__ABOUT THIS EXERCISE__:
Please transcribe the material from its first line through the line containing "Кто сейчас на форуме", including that line, and reproduce nothing beyond it.

______

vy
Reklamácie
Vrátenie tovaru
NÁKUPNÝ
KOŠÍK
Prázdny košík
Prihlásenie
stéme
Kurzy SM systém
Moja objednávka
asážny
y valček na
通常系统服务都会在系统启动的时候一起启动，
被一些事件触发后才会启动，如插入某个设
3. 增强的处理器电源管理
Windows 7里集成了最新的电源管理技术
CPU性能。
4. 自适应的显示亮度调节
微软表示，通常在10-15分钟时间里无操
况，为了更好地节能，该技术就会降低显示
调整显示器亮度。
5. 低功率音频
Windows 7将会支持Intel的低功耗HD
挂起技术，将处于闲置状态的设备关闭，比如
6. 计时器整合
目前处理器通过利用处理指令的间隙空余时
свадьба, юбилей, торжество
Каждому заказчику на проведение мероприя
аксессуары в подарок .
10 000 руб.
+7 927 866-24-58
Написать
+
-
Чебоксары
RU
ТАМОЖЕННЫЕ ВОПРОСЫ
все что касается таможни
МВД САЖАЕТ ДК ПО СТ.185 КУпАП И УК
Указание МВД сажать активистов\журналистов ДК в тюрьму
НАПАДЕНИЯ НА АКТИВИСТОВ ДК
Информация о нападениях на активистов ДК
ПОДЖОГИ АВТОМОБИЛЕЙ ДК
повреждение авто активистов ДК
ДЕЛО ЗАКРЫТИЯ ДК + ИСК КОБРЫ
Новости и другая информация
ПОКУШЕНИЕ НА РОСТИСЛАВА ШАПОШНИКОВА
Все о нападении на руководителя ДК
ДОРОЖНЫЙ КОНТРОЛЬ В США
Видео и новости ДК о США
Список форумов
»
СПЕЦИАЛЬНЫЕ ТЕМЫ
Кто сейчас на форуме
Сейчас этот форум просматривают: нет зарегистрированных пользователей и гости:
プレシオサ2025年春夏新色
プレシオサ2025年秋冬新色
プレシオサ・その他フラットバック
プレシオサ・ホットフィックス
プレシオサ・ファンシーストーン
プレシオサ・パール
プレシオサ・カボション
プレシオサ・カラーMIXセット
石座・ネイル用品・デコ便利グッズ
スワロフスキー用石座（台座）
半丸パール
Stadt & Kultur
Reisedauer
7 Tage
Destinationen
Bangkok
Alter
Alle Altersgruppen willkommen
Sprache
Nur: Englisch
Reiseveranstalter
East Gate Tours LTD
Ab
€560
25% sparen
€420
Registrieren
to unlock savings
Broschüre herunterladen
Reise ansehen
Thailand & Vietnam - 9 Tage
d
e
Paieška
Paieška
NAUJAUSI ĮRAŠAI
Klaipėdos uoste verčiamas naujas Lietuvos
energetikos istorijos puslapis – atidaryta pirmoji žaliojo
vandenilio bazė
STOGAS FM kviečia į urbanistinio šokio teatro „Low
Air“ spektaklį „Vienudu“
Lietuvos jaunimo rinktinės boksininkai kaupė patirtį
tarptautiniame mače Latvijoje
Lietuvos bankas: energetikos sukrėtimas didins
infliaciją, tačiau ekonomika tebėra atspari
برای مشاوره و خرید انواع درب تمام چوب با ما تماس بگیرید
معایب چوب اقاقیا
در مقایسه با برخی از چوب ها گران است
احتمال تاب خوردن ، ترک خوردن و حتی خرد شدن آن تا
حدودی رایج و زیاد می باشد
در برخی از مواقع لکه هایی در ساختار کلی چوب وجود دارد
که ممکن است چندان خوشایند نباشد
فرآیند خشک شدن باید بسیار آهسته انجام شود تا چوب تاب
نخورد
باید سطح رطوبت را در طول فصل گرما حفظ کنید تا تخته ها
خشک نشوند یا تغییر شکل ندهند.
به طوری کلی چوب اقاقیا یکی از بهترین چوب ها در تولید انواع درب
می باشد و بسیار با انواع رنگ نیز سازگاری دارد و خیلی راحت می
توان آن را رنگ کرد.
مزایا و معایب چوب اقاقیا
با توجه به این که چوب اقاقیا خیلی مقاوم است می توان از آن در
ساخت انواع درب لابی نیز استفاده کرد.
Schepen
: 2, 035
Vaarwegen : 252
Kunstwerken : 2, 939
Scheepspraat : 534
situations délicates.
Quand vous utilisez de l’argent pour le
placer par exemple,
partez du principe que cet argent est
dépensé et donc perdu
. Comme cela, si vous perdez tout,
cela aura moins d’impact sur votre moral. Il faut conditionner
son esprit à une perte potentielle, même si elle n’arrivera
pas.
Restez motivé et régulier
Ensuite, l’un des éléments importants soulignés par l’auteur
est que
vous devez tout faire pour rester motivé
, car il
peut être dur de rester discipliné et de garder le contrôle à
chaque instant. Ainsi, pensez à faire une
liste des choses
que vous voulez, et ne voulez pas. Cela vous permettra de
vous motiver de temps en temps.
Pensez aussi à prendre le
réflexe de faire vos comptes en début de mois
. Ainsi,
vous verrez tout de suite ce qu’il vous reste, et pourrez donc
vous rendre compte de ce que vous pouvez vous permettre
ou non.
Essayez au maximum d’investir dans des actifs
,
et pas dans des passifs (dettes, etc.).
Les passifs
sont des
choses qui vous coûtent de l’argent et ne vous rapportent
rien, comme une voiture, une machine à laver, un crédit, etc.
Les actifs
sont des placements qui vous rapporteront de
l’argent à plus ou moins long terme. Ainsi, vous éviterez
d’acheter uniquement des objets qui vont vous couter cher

______

__EXPECTED ANSWER__:
vy
Reklamácie
Vrátenie tovaru
NÁKUPNÝ
KOŠÍK
Prázdny košík
Prihlásenie
stéme
Kurzy SM systém
Moja objednávka
asážny
y valček na
通常系统服务都会在系统启动的时候一起启动，
被一些事件触发后才会启动，如插入某个设
3. 增强的处理器电源管理
Windows 7里集成了最新的电源管理技术
CPU性能。
4. 自适应的显示亮度调节
微软表示，通常在10-15分钟时间里无操
况，为了更好地节能，该技术就会降低显示
调整显示器亮度。
5. 低功率音频
Windows 7将会支持Intel的低功耗HD
挂起技术，将处于闲置状态的设备关闭，比如
6. 计时器整合
目前处理器通过利用处理指令的间隙空余时
свадьба, юбилей, торжество
Каждому заказчику на проведение мероприя
аксессуары в подарок .
10 000 руб.
+7 927 866-24-58
Написать
+
-
Чебоксары
RU
ТАМОЖЕННЫЕ ВОПРОСЫ
все что касается таможни
МВД САЖАЕТ ДК ПО СТ.185 КУпАП И УК
Указание МВД сажать активистов\журналистов ДК в тюрьму
НАПАДЕНИЯ НА АКТИВИСТОВ ДК
Информация о нападениях на активистов ДК
ПОДЖОГИ АВТОМОБИЛЕЙ ДК
повреждение авто активистов ДК
ДЕЛО ЗАКРЫТИЯ ДК + ИСК КОБРЫ
Новости и другая информация
ПОКУШЕНИЕ НА РОСТИСЛАВА ШАПОШНИКОВА
Все о нападении на руководителя ДК
ДОРОЖНЫЙ КОНТРОЛЬ В США
Видео и новости ДК о США
Список форумов
»
СПЕЦИАЛЬНЫЕ ТЕМЫ
Кто сейчас на форуме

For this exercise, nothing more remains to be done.